Violinist Nicola Benedetti (pictured) played Vaughan Williams' The Lark Ascending, which was interspersed with idyllic scenes from the British countryside

Violinist Nicola Benedetti (pictured) played Vaughan Williams’ The Lark Ascending, which was interspersed with idyllic scenes of the British countryside

Ms. Wallen, 62, had previously said her version would be devoted to the Windrush generation and admitted yesterday that it was ‘radically different’, suggesting that sometimes traditions should change.

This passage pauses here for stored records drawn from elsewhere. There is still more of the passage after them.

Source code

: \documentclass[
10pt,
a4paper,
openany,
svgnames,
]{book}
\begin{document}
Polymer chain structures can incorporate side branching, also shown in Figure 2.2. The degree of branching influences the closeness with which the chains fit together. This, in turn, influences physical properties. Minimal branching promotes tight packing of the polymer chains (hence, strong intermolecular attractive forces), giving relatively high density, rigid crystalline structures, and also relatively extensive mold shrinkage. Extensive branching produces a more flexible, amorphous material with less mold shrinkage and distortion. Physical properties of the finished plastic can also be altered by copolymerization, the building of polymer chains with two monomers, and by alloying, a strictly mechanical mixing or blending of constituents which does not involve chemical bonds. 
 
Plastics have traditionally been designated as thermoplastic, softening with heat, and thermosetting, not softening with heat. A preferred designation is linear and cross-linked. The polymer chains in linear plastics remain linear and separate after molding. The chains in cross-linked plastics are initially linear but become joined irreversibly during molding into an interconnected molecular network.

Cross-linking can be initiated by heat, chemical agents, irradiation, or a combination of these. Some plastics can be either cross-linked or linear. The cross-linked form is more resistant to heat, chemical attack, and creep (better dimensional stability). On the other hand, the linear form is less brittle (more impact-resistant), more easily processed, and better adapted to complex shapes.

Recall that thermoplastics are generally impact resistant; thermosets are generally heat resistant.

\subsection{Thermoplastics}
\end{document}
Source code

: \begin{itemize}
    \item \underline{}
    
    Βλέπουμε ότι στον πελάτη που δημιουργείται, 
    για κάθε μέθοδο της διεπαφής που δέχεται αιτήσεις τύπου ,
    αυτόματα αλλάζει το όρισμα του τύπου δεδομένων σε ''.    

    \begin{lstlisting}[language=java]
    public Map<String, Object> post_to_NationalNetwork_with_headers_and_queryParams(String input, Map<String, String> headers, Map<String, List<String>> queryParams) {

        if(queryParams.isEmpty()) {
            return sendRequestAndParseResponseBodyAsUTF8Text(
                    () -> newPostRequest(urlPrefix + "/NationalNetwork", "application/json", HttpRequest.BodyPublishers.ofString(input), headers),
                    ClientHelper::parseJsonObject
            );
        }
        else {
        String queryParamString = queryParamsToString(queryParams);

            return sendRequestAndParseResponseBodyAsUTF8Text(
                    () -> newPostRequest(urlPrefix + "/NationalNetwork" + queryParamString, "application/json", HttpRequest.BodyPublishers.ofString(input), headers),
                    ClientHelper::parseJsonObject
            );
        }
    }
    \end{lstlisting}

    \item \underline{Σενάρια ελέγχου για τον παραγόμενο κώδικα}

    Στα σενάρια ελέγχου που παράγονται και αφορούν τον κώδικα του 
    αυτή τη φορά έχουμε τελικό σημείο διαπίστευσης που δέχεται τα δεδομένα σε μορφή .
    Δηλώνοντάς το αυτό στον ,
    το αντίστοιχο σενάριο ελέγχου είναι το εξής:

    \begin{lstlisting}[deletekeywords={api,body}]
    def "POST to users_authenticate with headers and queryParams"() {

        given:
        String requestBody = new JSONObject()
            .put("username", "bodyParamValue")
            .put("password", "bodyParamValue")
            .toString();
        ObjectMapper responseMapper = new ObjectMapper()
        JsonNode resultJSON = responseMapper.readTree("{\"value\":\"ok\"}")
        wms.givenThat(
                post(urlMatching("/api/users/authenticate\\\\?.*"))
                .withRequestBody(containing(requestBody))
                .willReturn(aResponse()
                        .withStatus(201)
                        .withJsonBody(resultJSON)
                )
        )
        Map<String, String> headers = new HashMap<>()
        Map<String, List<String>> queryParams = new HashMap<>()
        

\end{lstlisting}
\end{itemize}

But she was on Radio 4’s Today program trying to “ get closer to what I think is the original meaning of [William] Blake’s text – very searching and asking questions’.

Actress Adjoa Andoh and broadcaster Richard Coles also presented who said: ‘It is so moving to hear live music again. It’s like water in the desert. ‘

The company’s bosses originally planned to only record instrumental versions of the country’s historical songs, amid claims that their lyrics were racist and celebrated colonialism and slavery.

STAY: Anti-EU protesters gathered outside the Royal Albert Hall

STAY: Anti-EU protesters gathered outside the Royal Albert Hall

STAY: Anti-EU protesters gathered outside the Royal Albert Hall

But it was forced to turn around after pressure from musicians, MPs and an outraged public.

Despite the hustle and bustle, the Corporation broke with tradition and in place of that Ms. Schultz Rule, Britannia! Sang, it was performed from the stalls by 18 BBC singers – the first time a choir has sung the rousing song since 2007.

The 36-year-old South African soprano also sang ‘You Never Walk Alone’ and substitute violinist Nicola Benedetti played Vaughan Williams’ The Lark Ascending at the last minute, which was interspersed with idyllic scenes of the British countryside.

Ahead of the event, the BBC said they ‘did everything they could to make it special’ and added: ‘We think the night itself will be a very special moment for the country – and one much needed after a difficult period for everyone. ‘

Critics said the BBC seemed to hit the right note. Composer Debbie Wiseman told The Mail on Sunday: ‘It’s a well-chosen program and everything seemed to work fine.

‘Of course it would never be exactly the same as in previous years, but due to the acoustics in the hall, an orchestra of 44 musicians sounded more like 80.’